Agora são ataques "direcionados e coordenados" que Kiev está a lançar contra Moscovo
Durante meses a Rússia teve de se habituar a ver refinarias a arder e a fazer constantes mudanças de planos para garantir que ia continuar a ter combustível. Foi tudo parte de uma estratégia de longo prazo da Ucrânia, que insistiu no lançamento de drones contra um dos maiores motores da economia de guerra do Kremlin, o petróleo.
Cumprido o objetivo de deixar em pânico o setor energético da Rússia - e ainda com o bónus de provocar o descontentamento nas sociedades de Moscovo ou São Petersburgo -, Kiev está agora a mudar o plano.
De acordo com o Financial Times, os estrategas militares da Ucrânia têm agora outro foco que vai para lá da indústria energética da Rússia. O alvo agora são ainda as petrolíferas, mas em concreto os locais de produção de componentes críticos, muitos deles mais difíceis de substituir.
Estrategas, operadores de drones e especialistas em energia admitem que o objetivo deixou de ser causar o caos com incêndios constantes e arbitrários em refinarias ou a destruição de petroleiros, passando agora para ataques que permitam que as centrais fiquem totalmente desconectadas da rede, o que também implica maiores custos para Moscovo.
Tudo isto faz parte da nova estratégia de campanha de ataques profundos na Rússia, um plano que foi diretamente atribuído por Volodymyr Zelensky ao novo ministro da Defesa da Ucrânia, Yevhenii Khmara, que precisa de começar a mostrar resultados para tentar afastar a contestação surgida nas ruas depois da saída de Mykhailo Fedorov.
São ataques “direcionados e coordenados” de forma meticulosa, como refere um membro de uma das unidades de ataque em profundidade ao Financial Times.
O próprio Yevhenii Khmara garantiu que está a trabalhar de perto com o novo chefe das Forças Armadas, Mykhailo Drapatyi, em planos que permitam “mobilizar a guerra o mais possível para o território do agressor”.
“A Ucrânia vai continuar a exercer pressão tecnológica e de choque sobre a Rússia com todos os meios”, garantiu o ministro da Defesa, que quer mesmo “aumentar” esta capacidade já demonstrada por Kiev.
Em vez de atacarem de forma quase indiscriminada com o propósito único de deixar uma refinaria a arder, as unidades de drones recebem agora briefings detalhados de engenheiros e especialistas da indústria energética.
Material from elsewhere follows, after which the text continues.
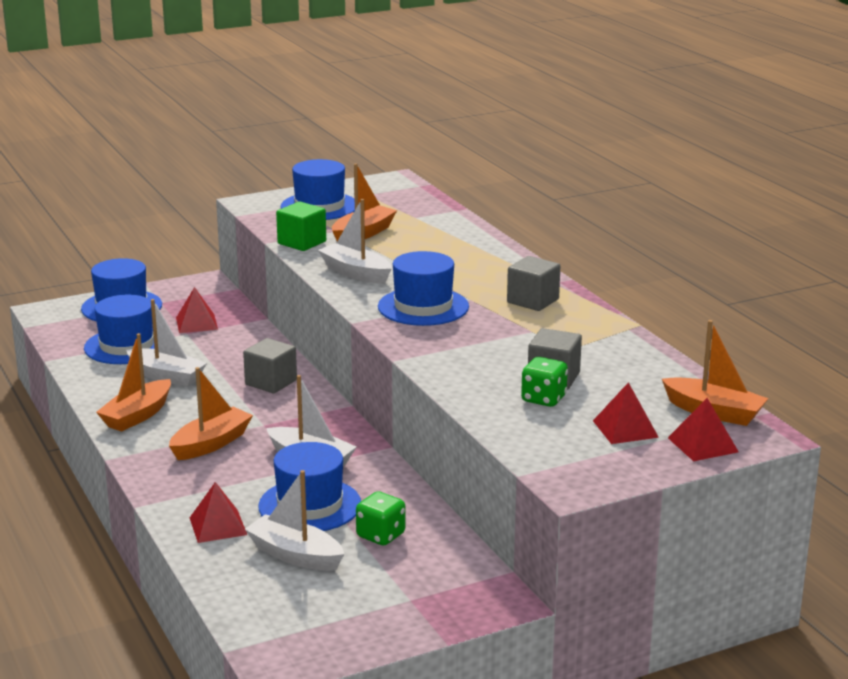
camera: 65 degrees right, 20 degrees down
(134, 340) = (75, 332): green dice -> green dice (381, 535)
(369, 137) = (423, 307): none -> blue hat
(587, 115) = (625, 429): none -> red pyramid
São eles que lhes explicam onde e como atingir os pontos mais nevrálgicos das operações nas petrolíferas russas, o que permite ataques mais precisos e, por isso, mais difíceis de debelar.
“Estes oleodutos aqui ou esta chaminé, atinjam este local ou este equipamento de conexão, ou esta caixa” são algumas das instruções que os operadores de drones ouvem por estes dias.
São mísseis planeadas com objetivos múltiplos e opções de contingência que permitem uma maior capacidade à Ucrânia. Caso os operadores de drones não consigam atingir os alvos primários, a instrução passa a ser dirigida a alvos secundários e até terciários.
O comandante das Forças de Sistemas Não-Tripulados confirmou que os ataques às refinarias fazem parte de uma maior campanha direcionada a desmantelar a rede que sustém, em grande parte, o esforço de guerra da Rússia.
“O objetivo é claro: primeiro destruir as fontes que financiam a guerra de Putin, em segundo destruir o complexo militar-industrial que fornece o Exército ocupante com armas”, afirma Robert Brovdi, citado pelo Financial Times.
A eficácia desta nova estratégia promete ser uma dor de cabeça ainda maior para o presidente da Rússia, que já admitiu várias vezes que os ataques ao setor energético estão a dificultar a situação ao país.